On Thursday, Richard and I decided to have an adventure downtown. At Cheescakes by Alex, we shared conversation in the fading light, enjoying the sights and sounds of passing traffic and people. At heart, Richard is a philosopher and I get wrapped up in the way his mind unfolds.
It felt like we were in Europe. At a sidewalk cafe, he enjoyed a scone and tea, while I munched on an Italian biscotti and coffee. After our desert, we walked leisurely with hands clasped, under streetlamps, over cobblestones. Passing great old buildings, we found ourselves admiring the marquee at the historic Carolina Theater. We had arrived just in time to catch one of the summer film fest movies. Inside this grand, old theater with huge marble pillars, we were carried to a past era of grand ambition. We sat in the balcony, feeling small in the vast space that was lit with low lights on the side balcony seats. The place conjured images of opera, of live theater and symphony.
We sat enthralled, watching ocean waves and surfers on the screen. The film was Point Break with Keeanau Reeves and Patrick Swayze.

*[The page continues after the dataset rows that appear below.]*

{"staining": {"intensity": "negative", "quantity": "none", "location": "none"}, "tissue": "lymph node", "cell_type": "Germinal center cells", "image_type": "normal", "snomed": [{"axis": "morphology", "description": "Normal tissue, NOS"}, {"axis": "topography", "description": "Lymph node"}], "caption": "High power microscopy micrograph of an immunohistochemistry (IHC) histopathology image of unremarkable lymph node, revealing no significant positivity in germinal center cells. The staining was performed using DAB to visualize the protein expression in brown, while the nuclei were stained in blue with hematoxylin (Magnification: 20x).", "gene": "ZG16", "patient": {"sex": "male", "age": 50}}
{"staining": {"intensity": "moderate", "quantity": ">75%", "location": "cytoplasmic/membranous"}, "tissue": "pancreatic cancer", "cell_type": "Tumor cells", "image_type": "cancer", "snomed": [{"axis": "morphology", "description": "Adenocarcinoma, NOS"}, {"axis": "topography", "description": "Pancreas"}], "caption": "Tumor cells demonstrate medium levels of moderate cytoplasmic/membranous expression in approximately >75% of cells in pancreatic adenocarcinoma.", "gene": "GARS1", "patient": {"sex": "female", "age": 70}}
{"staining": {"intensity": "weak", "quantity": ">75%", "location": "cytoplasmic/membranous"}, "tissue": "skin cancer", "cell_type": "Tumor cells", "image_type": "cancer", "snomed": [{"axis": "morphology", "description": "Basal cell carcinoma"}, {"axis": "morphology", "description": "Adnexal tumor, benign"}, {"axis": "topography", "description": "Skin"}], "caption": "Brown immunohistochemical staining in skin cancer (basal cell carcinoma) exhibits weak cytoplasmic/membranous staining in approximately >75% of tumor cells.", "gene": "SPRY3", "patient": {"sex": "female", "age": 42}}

What else could a girl ask for? I've always had this longing to go back in time and meet Richard in our younger lives. Watching an eighties movie helped to make that illusion feel real. Like teenagers, we skipped the boring parts of the movie to explore the theater and found a ball room on the third floor. While the movie played below us, Richard twirled me around the dance floor in the dark. The only light came from frosted glass windows, giving the illusion it was snowing outside.
After the movie ended, we returned home to the kids, all cuddled up and ready for sleep.
Today we are spending the last full day with Emily. Yet we'll share a closing adventure as a family. We have been invited to a wedding reception in Raleigh. We've booked a hotel in our State Capitol. I'm looking forward to wearing my new green dress, to seeing my high school friend and her prince charming.
Last night I dreamed that Elliot boarded the plane with Emily. I ran around the terminal searching for my son. Then, around a corner appeared a security officer, waving. Elliot was running to me, and slammed into me with wide open arms. It was a message to appreciate the child still left to me. That although I must release Emily for a while, Elliot is still here and is feeling this loss too.
We will do it together. Make it though until we are together again.